Section 07

Why It Mattered

How Neural Networks Learn Learning Representations by Back-propagating Errors 1986

Why It Mattered

The end of the first AI winter

The 1986 paper did not immediately trigger a revolution. The deep learning explosion came in the 2000s and 2010s. But the paper ended the intellectual drought — it gave researchers a working algorithm for training multi-layer networks, and demonstrated that such networks could learn complex, meaningful internal representations.

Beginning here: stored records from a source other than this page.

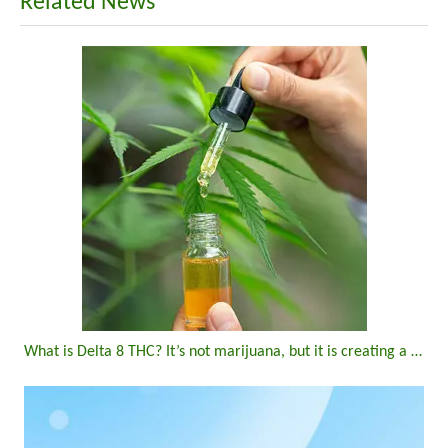
Related News
What is Delta 8 THC? It’s not marijuana, but it is creating a buzz in New York state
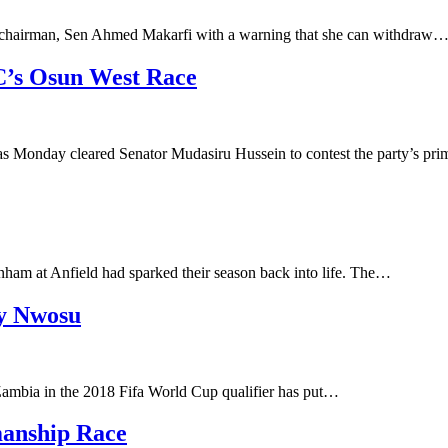
’s chairman, Sen Ahmed Makarfi with a warning that she can withdraw
C’s Osun West Race
s Monday cleared Senator Mudasiru Hussein to contest the party’s pr
ham at Anfield had sparked their season back into life. The…
ry Nwosu
ambia in the 2018 Fifa World Cup qualifier has put…
manship Race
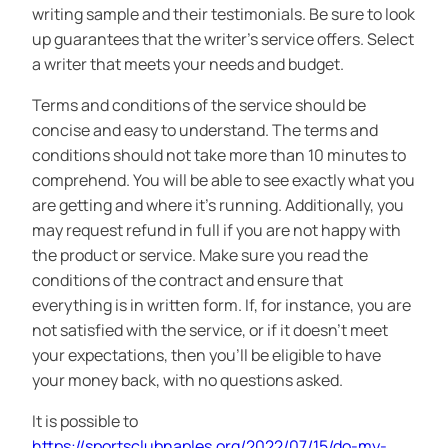
writing sample and their testimonials. Be sure to look
up guarantees that the writer’s service offers. Select
a writer that meets your needs and budget.
Terms and conditions of the service should be
concise and easy to understand. The terms and
conditions should not take more than 10 minutes to
comprehend. You will be able to see exactly what you
are getting and where it’s running. Additionally, you
may request refund in full if you are not happy with
the product or service. Make sure you read the
conditions of the contract and ensure that
everything is in written form. If, for instance, you are
not satisfied with the service, or if it doesn’t meet
your expectations, then you’ll be eligible to have
your money back, with no questions asked.
It is possible to
https://sportsclubnaples.org/2022/07/15/do-my-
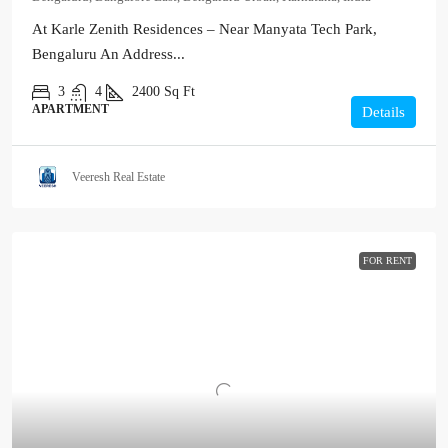
At Karle Zenith Residences – Near Manyata Tech Park,
Bengaluru An Address...
3
4
2400
Sq Ft
APARTMENT
Details
Veeresh Real Estate
FOR RENT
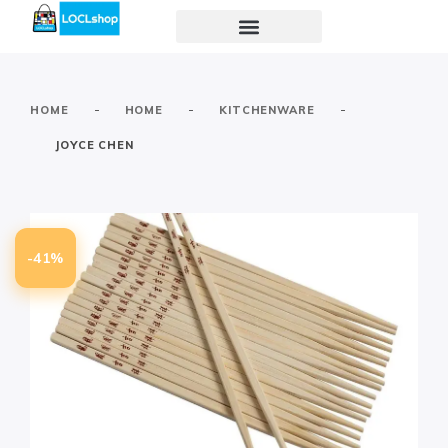
-
-
-
HOME
HOME
KITCHENWARE
JOYCE CHEN
-41%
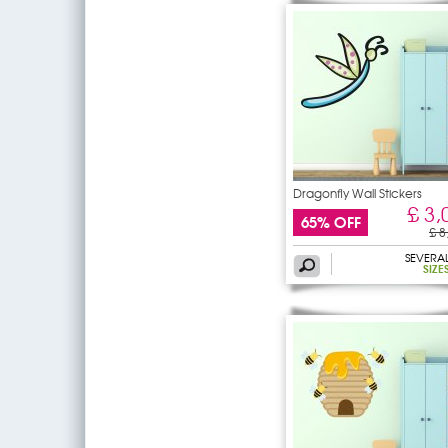
Dragonfly Wall Stickers
£ 3,
65% OFF
£ 8
SEVERA
SIZE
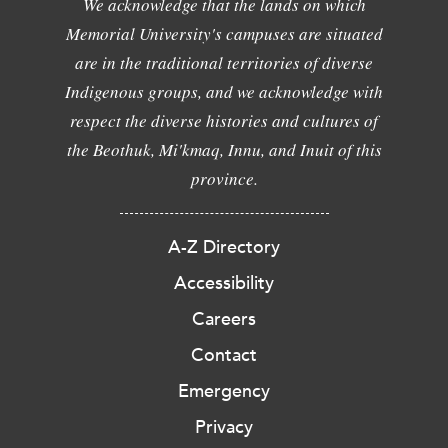
We acknowledge that the lands on which
Memorial University's campuses are situated
are in the traditional territories of diverse
Indigenous groups, and we acknowledge with
respect the diverse histories and cultures of
the Beothuk, Mi'kmaq, Innu, and Inuit of this
province.
A-Z Directory
Accessibility
Careers
Contact
Emergency
Privacy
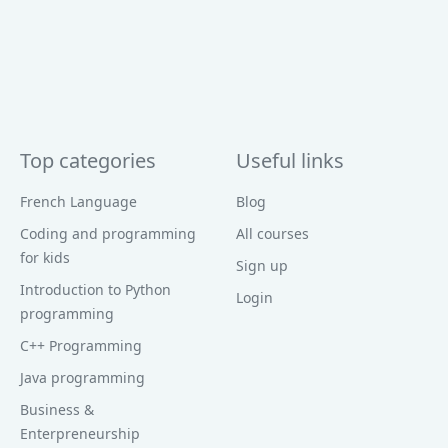
Top categories
Useful links
French Language
Blog
Coding and programming
All courses
for kids
Sign up
Introduction to Python
Login
programming
C++ Programming
Java programming
Business &
Enterpreneurship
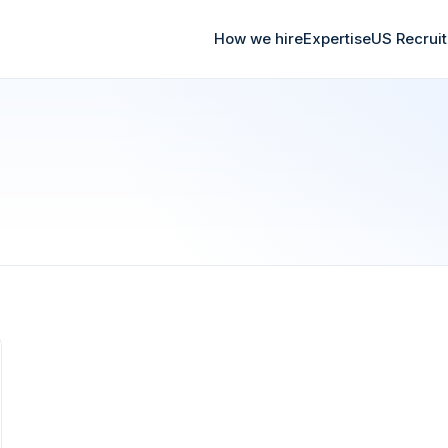
How we hire
Expertise
US Recrui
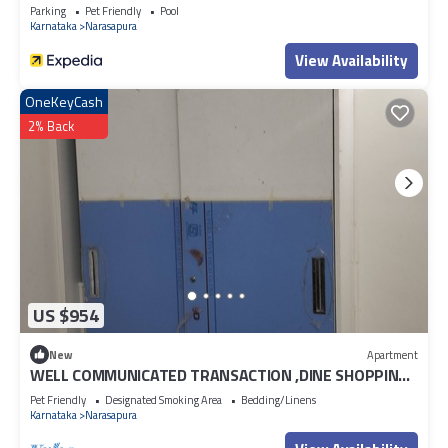
Parking
Pet Friendly
Pool
Karnataka
Narasapura
View Availability
OneKeyCash
2% Back
US $954
New
Apartment
WELL COMMUNICATED TRANSACTION ,DINE SHOPPING
MALLS
Pet Friendly
Designated Smoking Area
Bedding/Linens
Karnataka
Narasapura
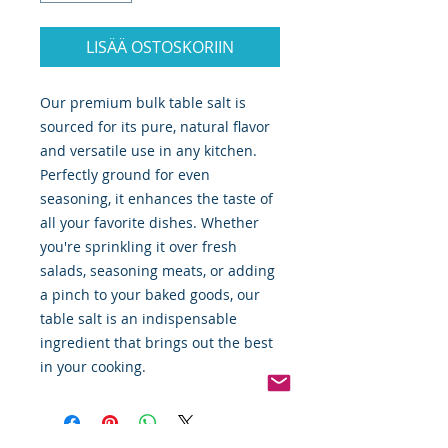
LISÄÄ OSTOSKORIIN
Our premium bulk table salt is
sourced for its pure, natural flavor
and versatile use in any kitchen.
Perfectly ground for even
seasoning, it enhances the taste of
all your favorite dishes. Whether
you're sprinkling it over fresh
salads, seasoning meats, or adding
a pinch to your baked goods, our
table salt is an indispensable
ingredient that brings out the best
in your cooking.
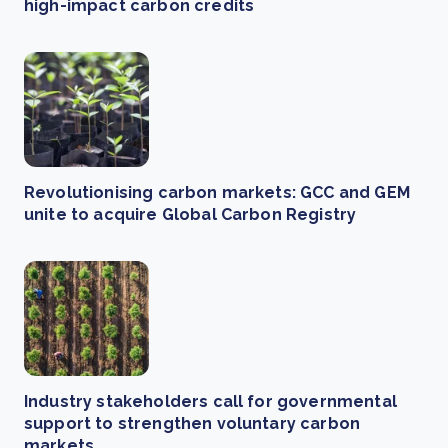
high-impact carbon credits
Revolutionising carbon markets: GCC and GEM
unite to acquire Global Carbon Registry
Industry stakeholders call for governmental
support to strengthen voluntary carbon
markets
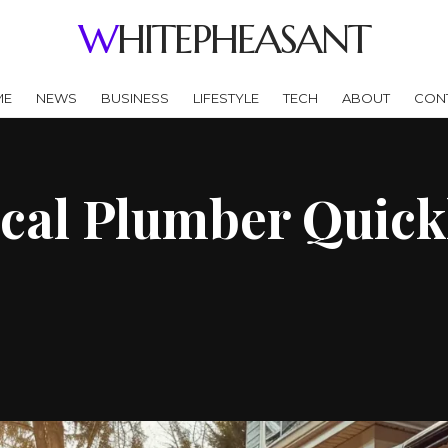
WHITEPHEASANT
ME
NEWS
BUSINESS
LIFESTYLE
TECH
ABOUT
CON
cal Plumber Quick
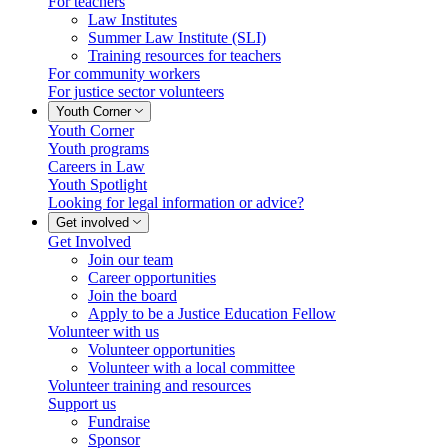
For teachers
Law Institutes
Summer Law Institute (SLI)
Training resources for teachers
For community workers
For justice sector volunteers
Youth Corner
Youth Corner
Youth programs
Careers in Law
Youth Spotlight
Looking for legal information or advice?
Get involved
Get Involved
Join our team
Career opportunities
Join the board
Apply to be a Justice Education Fellow
Volunteer with us
Volunteer opportunities
Volunteer with a local committee
Volunteer training and resources
Support us
Fundraise
Sponsor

Within a few years of publication:

1989 — Yann LeCun’s handwriting recognition Yann LeCun (then at Bell Labs, now at Meta AI) applied backpropagation to a convolutional network trained on handwritten digits. His network, called LeNet, could recognise ZIP codes written on envelopes. By the mid-1990s, it was processing 10–20% of all cheques written in the United States. This was the first major commercial success of backpropagation.

1989 — Universal Approximation Theorem George Cybenko proved that a neural network with a single hidden layer and a sufficient number of neurons can approximate any continuous function to arbitrary accuracy. This gave theoretical justification for what practitioners were already seeing in practice: deep networks are extraordinarily expressive.

1997 — LSTMs The vanishing gradient problem (discussed in Limitations) blocked backpropagation from training very deep or very long networks. Hochreiter and Schmidhuber solved this for sequences by designing the LSTM — a specialised architecture that allows gradients to flow over long time sequences without vanishing. LSTMs powered almost all of NLP from their invention until 2017, when transformers arrived.


The deep learning explosion (2012 onwards)

The full power of backpropagation was not realised until three things came together:

  1. Big data: The internet produced datasets of millions of labelled images, texts, and other examples — enough to train very deep networks without overfitting
  2. GPUs: Graphics processing units turned out to be ideal for the matrix operations in neural networks, providing 10–100× speedups over CPUs
  3. Algorithmic improvements: Better activation functions (ReLU replacing sigmoid), better weight initialisation, dropout regularisation, batch normalisation

When these three combined, starting around 2009–2012, the results were startling.

ImageNet 2012: AlexNet, a deep convolutional network trained with backpropagation on GPUs, reduced the image classification error rate from 26% to 15% — a margin so large that it convinced the computer vision community to abandon classical methods almost overnight.

From that point, every major AI advance has been built on backpropagation:

  • GPT-1, 2, 3, 4, Claude, Gemini — language models trained with backprop
  • AlphaFold — protein structure predictor trained with backprop
  • AlphaGo — game-playing AI trained with backprop + reinforcement learning
  • DALL-E, Stable Diffusion — image generators trained with backprop
  • Every self-driving car perception system — trained with backprop

Why Geoffrey Hinton won the Nobel Prize

In 2024, Geoffrey Hinton (co-author of this paper) shared the Nobel Prize in Physics with John Hopfield for their foundational contributions to neural networks. The Nobel committee specifically cited backpropagation.

This was remarkable: a Nobel Prize in Physics for a computer science algorithm. The committee’s reasoning: neural networks have become a fundamental tool across all of science, comparable in importance to the microscope or the telescope. Hinton’s work on backpropagation made this possible.

It was also bittersweet. Hinton had left Google in 2023, partly to speak freely about the risks of powerful AI systems — systems whose power traces directly back to his own work.


Why a student in small-town India should care

Every AI tool you will use in your career — every translation service, every code assistant, every image generator, every voice recognition system — was trained using backpropagation.

Understanding backpropagation is not just interesting history. It is practical knowledge. When you use a machine learning library and call loss.backward(), you are invoking this algorithm. When you read a research paper and see “trained with stochastic gradient descent,” you are reading about this algorithm. When you debug a neural network that is not learning, knowing backpropagation tells you what might be going wrong.

This is the algorithm that built the modern world of AI.